Over the past several months, Trump, Vice President JD Vance and other national Republicans and political groups placed phone calls, made in-person visits in Indiana and Washington and posted on social media to urge Indiana lawmakers to take up a map that they hoped would help shore up the party’s narrow U.S. House majority.
On several occasions, Trump called out the Indiana Republican lawmakers who were against or undecided on the map, including Rodric Bray, the GOP leader of the Senate.
“Anybody that votes against Redistricting, and the SUCCESS of the Republican Party in D.C., will be, I am sure, met with a MAGA Primary in the Spring,” Trump wrote Wednesday night on Truth Social. “Rod Bray and his friends won’t be in Politics for long, and I will do everything within my power to make sure that they will not hurt the Republican Party, and our Country, again.”
Speaking to reporters in the Oval Office on Thursday, Trump again name-checked Bray, but brushed off the state Senate vote, saying he “wasn’t working on it very hard.”
Bray is one of 11 Republicans who voted against the map who won’t be on the ballot again until 2028. The other 10 will face re-election in 2026.
After Thursday’s vote, Republican Gov. Mike Braun said he would work with Trump to support primary challengers to the Republicans who opposed the map.
“I am very disappointed that a small group of misguided State Senators have partnered with Democrats to reject this opportunity to protect Hoosiers with fair maps and to reject the leadership of President Trump,” Braun said in a post on X.

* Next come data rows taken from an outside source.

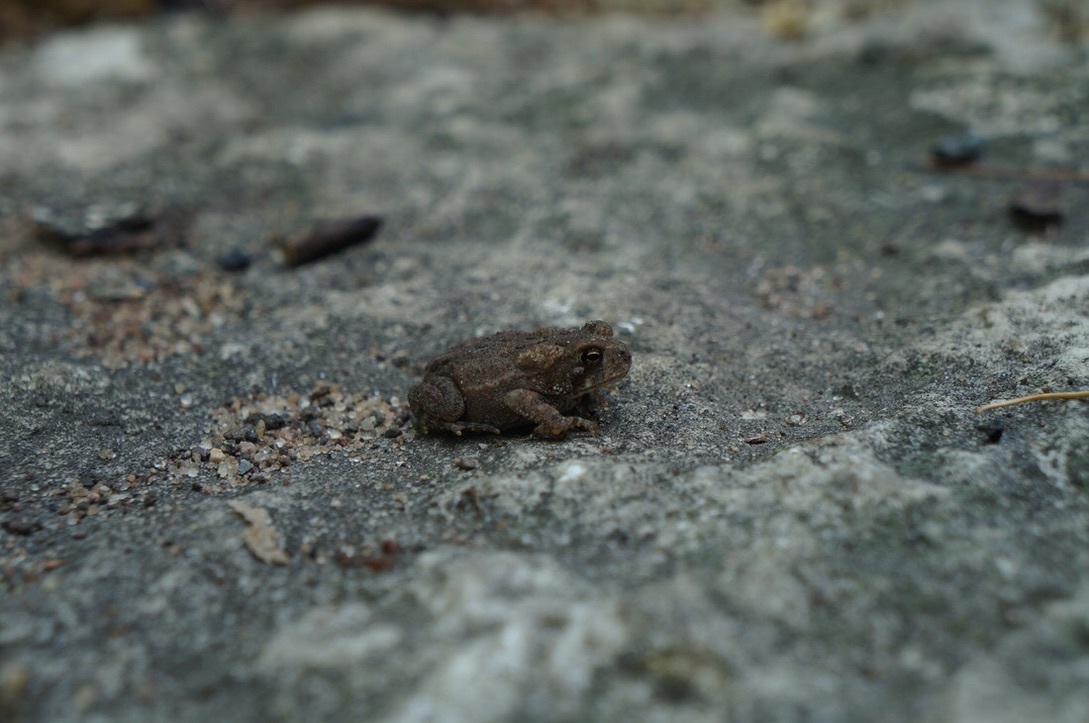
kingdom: Animalia
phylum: Chordata
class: Amphibia
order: Anura
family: Bufonidae
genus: Anaxyrus
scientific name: Anaxyrus americanus
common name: American toad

It was an “all hands on deck” effort among Republicans in Washington to get Indiana lawmakers on board, according to a senior GOP congressional leadership source familiar with the matter.
House Speaker Mike Johnson, R-La., and members of his leadership team were calling state lawmakers to urge them to support the new map earlier this week, the source said.

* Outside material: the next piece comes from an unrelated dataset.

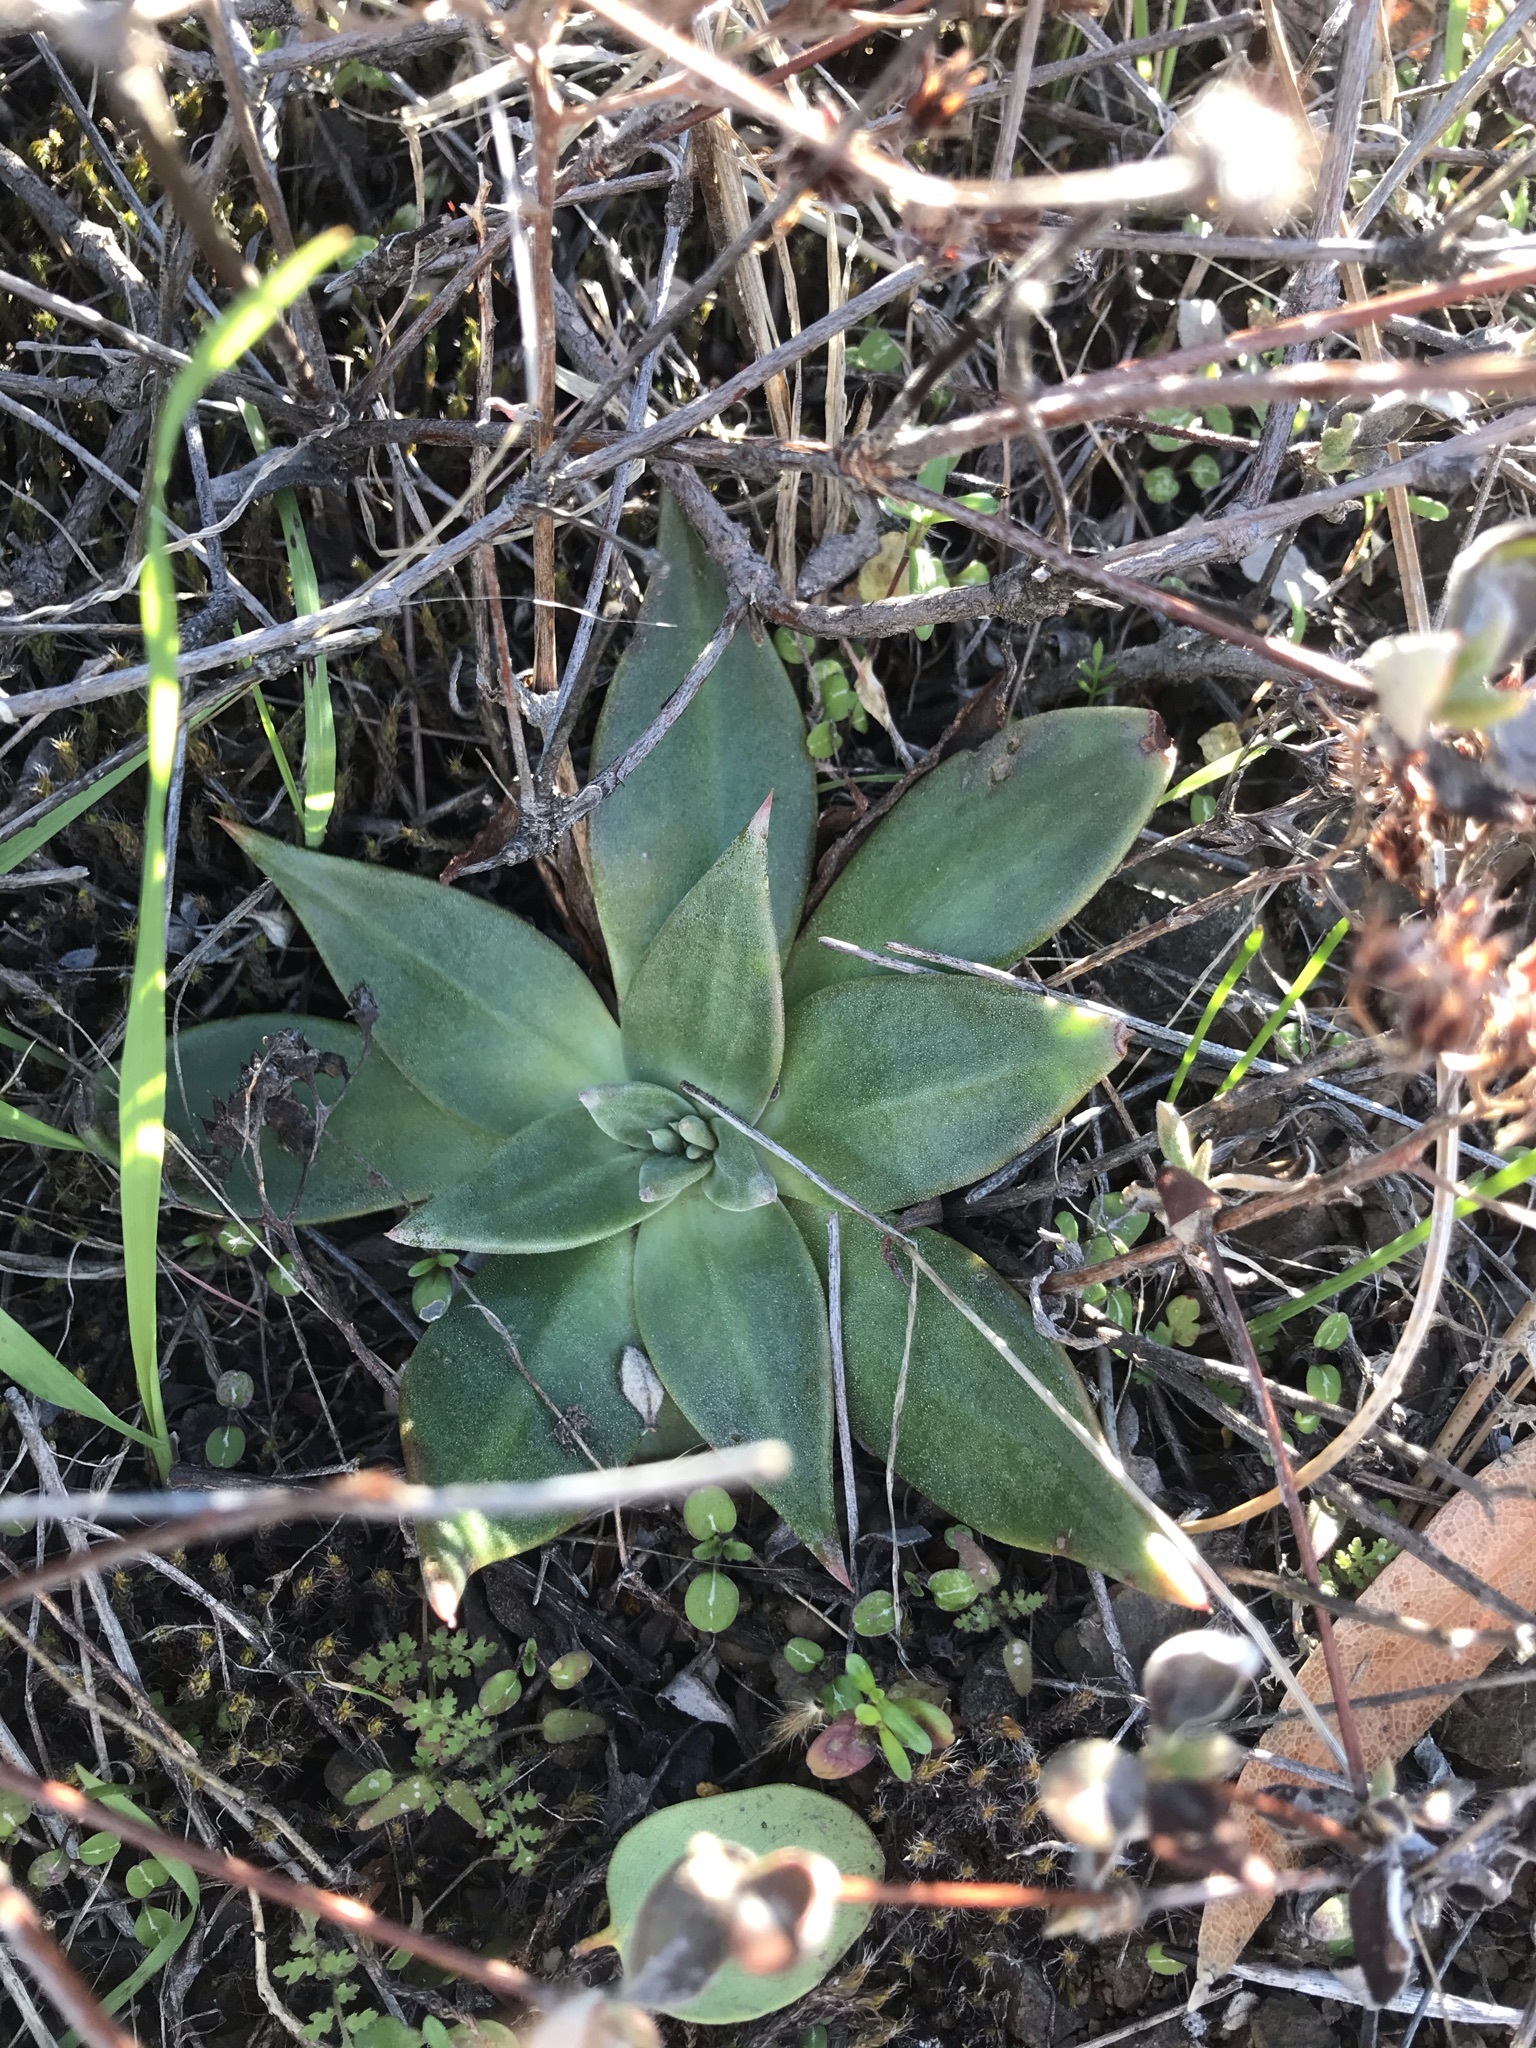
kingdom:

Johnson told reporters in Washington on Thursday that the result was “disappointing” but that he was still “very, very bullish about the midterms.”
“I know that we are going to win and grow this majority because they have a great record to run on. We have better candidates, better message, and we have a lot to show the people, so we’ll continue our momentum,” he said.
Most other Republican-led states Trump had pushed to pursue redistricting, which typically occurs at the beginning of each decade with new census figures, this year fell in line. Republicans in Texas, Missouri and North Carolina passed new maps to further favor the party, while others in states like Florida may soon join them.
Without new congressional boundaries in Indiana, Republicans may not be able to achieve the advantage they had initially hoped for through redistricting. Voters in California approved a Democratic-drawn map last month, and Democrats in Virginia have taken steps toward redistricting. A court-ordered map in Utah resulted in a new solidly Democratic district. And while a new map in Ohio will boost Republicans, it did not go as far as some Democrats feared.
The saga in Indiana took a particularly alarming turn. At least 12 elected Republicans in the state faced violent threats and swatting attempts, which are when people make false reports in an attempt to instigate frightening police responses, since Trump called on them to pass a new map. State Rep. Tim Yocum, who voted against the redistricting proposal last week, was the latest, saying he received a pipe bomb threat at his home Wednesday night.
State Sen. Michael Crider, the majority whip one of the victims of the violent threats, said, “This is my 14th year, and I’ve not seen this kind of tactics.” Crider voted against the map proposal.
State Sen. Dan Dernulc, another Republican who opposed the map, said he received the same pipe bomb threat as Crider, which particularly alarmed his wife. He was swatted twice, and pizzas have repeatedly been sent to his home, another intimidation tactic. He said police stationed a squad car outside his home to ensure his and his family’s safety.
“It doesn’t affect the way I’m going to vote,” he told NBC News on Wednesday. “But it’s still unnerving. I don’t want to be killed.”
State Sen. Greg Goode, a Republican whom Trump has singled out on social media, said he was the victim of a swatting attempt when someone claiming to be Goode told police he’d murdered his wife and child.
“My front door was kicked in. I had weapons pointed directly at me. I am so grateful that I was home. My wife and son were in the basement getting Christmas decorations,” he recalled.
During a debate on the state Senate floor, Goode said he spent months listening to his constituents and understood they didn’t support a mid-decade redistricting effort that would divide communities. He had not stated his position prior to Thursday before ultimately voting against the map.
“I’m a Christian first, then an American, then a conservative, then a Republican — in that order,” he said, invoking a phrase often used by former Vice President Mike Pence, the former governor of Indiana. “I’m confident that my vote reflects the will of my constituents.”